Does it work in practice? See the illustrations above. The first indicated Grid consumption at a specific moment in time over two days. Grid input = "0" Ha! The second showed solar input when we enabled the feature on day 2 (in the middle of the graph). We can see an increase in Solar input, which is still quite low, but also look at the (blue) line indicating the battery charge state. They are full by 14.00hrs that day so that the MPPT controllers will return to zero, and the system fully charges. Red columns are AC & DC loads. These have increased slightly as additional systems come on line day by day.


So, we can tick that box and move on.


DMS Magnusmaster Stabilisers

There followed some good news as we visited DMS Stabiliser in the Netherlands, in the form of Patrick Noor, his family, and company. Smart, innovative, and client-focused would be my takeaway. I'd also throw in genuine for good measure. We targeted our day at understanding how their Magnusmaster system worked in practice.
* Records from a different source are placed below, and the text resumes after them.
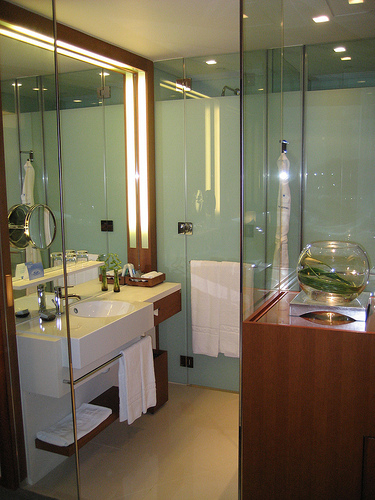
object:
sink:
[69, 300, 131, 319]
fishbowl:
[297, 240, 371, 306]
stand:
[238, 291, 374, 500]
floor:
[33, 386, 239, 497]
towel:
[190, 259, 253, 357]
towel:
[118, 335, 156, 426]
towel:
[35, 402, 112, 448]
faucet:
[52, 286, 81, 314]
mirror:
[0, 26, 128, 325]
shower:
[241, 0, 375, 319]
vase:
[113, 272, 120, 293]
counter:
[16, 282, 181, 398]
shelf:
[34, 385, 119, 458]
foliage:
[298, 266, 360, 293]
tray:
[125, 273, 166, 287]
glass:
[65, 250, 77, 265]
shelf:
[11, 261, 105, 291]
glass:
[77, 250, 88, 265]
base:
[289, 290, 371, 321]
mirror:
[28, 205, 56, 250]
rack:
[63, 354, 122, 385]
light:
[125, 69, 148, 249]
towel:
[276, 152, 290, 292]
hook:
[282, 140, 287, 154]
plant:
[109, 251, 122, 270]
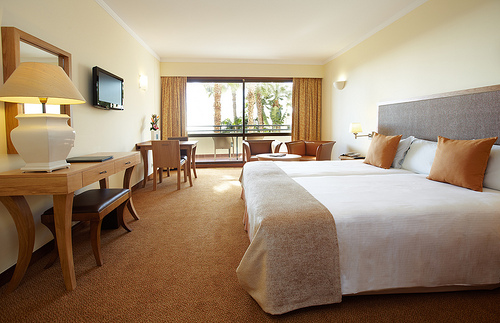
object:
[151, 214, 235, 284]
carpet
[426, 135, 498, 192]
pillow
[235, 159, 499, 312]
bed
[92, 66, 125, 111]
tv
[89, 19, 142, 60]
wall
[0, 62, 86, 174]
lamp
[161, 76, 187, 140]
curtains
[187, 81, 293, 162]
door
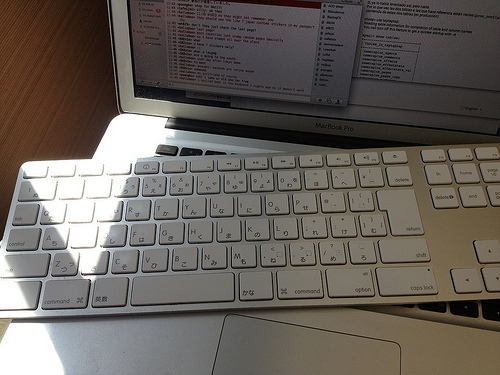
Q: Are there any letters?
A: Yes, there are letters.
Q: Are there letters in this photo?
A: Yes, there are letters.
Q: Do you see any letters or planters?
A: Yes, there are letters.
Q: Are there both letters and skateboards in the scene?
A: No, there are letters but no skateboards.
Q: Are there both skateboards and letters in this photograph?
A: No, there are letters but no skateboards.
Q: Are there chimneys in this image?
A: No, there are no chimneys.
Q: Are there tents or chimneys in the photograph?
A: No, there are no chimneys or tents.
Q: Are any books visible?
A: No, there are no books.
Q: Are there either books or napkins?
A: No, there are no books or napkins.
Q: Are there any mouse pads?
A: Yes, there is a mouse pad.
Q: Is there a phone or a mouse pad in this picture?
A: Yes, there is a mouse pad.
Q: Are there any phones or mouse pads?
A: Yes, there is a mouse pad.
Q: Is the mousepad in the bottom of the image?
A: Yes, the mousepad is in the bottom of the image.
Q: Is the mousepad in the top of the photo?
A: No, the mousepad is in the bottom of the image.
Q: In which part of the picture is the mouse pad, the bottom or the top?
A: The mouse pad is in the bottom of the image.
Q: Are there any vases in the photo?
A: No, there are no vases.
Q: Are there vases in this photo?
A: No, there are no vases.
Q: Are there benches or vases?
A: No, there are no vases or benches.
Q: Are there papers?
A: No, there are no papers.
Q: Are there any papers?
A: No, there are no papers.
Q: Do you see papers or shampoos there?
A: No, there are no papers or shampoos.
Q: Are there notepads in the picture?
A: No, there are no notepads.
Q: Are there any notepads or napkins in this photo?
A: No, there are no notepads or napkins.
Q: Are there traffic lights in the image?
A: No, there are no traffic lights.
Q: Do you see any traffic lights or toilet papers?
A: No, there are no traffic lights or toilet papers.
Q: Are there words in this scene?
A: Yes, there are words.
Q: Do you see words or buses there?
A: Yes, there are words.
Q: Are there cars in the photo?
A: No, there are no cars.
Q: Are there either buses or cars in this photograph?
A: No, there are no cars or buses.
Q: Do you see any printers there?
A: No, there are no printers.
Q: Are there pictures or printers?
A: No, there are no printers or pictures.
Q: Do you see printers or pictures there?
A: No, there are no printers or pictures.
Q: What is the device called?
A: The device is a monitor.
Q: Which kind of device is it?
A: The device is a monitor.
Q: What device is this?
A: This is a monitor.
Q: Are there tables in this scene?
A: Yes, there is a table.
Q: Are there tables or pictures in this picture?
A: Yes, there is a table.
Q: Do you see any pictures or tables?
A: Yes, there is a table.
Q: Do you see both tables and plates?
A: No, there is a table but no plates.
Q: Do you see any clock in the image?
A: No, there are no clocks.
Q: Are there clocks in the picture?
A: No, there are no clocks.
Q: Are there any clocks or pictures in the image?
A: No, there are no clocks or pictures.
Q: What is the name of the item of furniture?
A: The piece of furniture is a table.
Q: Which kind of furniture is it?
A: The piece of furniture is a table.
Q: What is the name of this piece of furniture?
A: That is a table.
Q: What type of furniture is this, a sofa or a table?
A: That is a table.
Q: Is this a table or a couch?
A: This is a table.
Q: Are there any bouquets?
A: No, there are no bouquets.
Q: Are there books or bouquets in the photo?
A: No, there are no bouquets or books.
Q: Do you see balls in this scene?
A: No, there are no balls.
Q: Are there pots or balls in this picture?
A: No, there are no balls or pots.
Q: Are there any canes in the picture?
A: No, there are no canes.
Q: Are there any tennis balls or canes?
A: No, there are no canes or tennis balls.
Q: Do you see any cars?
A: No, there are no cars.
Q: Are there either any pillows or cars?
A: No, there are no cars or pillows.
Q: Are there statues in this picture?
A: No, there are no statues.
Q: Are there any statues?
A: No, there are no statues.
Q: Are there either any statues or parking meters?
A: No, there are no statues or parking meters.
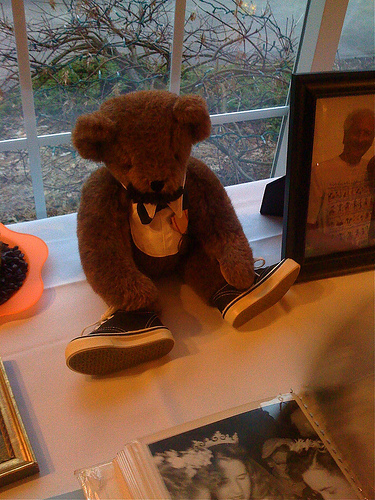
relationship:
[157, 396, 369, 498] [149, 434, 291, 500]
photo of lady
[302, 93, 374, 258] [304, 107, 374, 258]
photo of man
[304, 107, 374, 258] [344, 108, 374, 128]
man with gray hair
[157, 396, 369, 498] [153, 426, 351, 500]
photo of women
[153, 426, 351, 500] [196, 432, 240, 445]
women wearing tiara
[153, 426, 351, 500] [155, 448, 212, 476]
women wearing flowers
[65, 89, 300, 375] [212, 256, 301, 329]
bear wearing shoes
We selected Magnusmasters as they will fold away from damaging ice or logs and can break away in the event of impact without risking a hull breach. Two rotating cylinders, one on each side, generate a maximum of 4 tonnes of reaction force across our narrow 5.2m beam. That is a significant lever arm keeping us level.

A practical demonstration used a yacht owned by a client of DMS. Testing a stabilizer on a dead flat Dutch canal is not effective proof; they can, though, run them in antiphase to force a roll. Refer below to a video of what happened on a yacht of a similar beam to ours. Force the antiphase and the roll is both immediate and significant. Switch to "in phase," and it stops within 1 cycle.



We look forward to using these in anger as soon as the sea trial begins. For good measure, I've also included a video showing deployment time; for the forgetful among us, they will fold automatically when the transmission is set to neutral.


Keeping it light for this week, we also started both engines to connect the drives. For now, it's a wrap.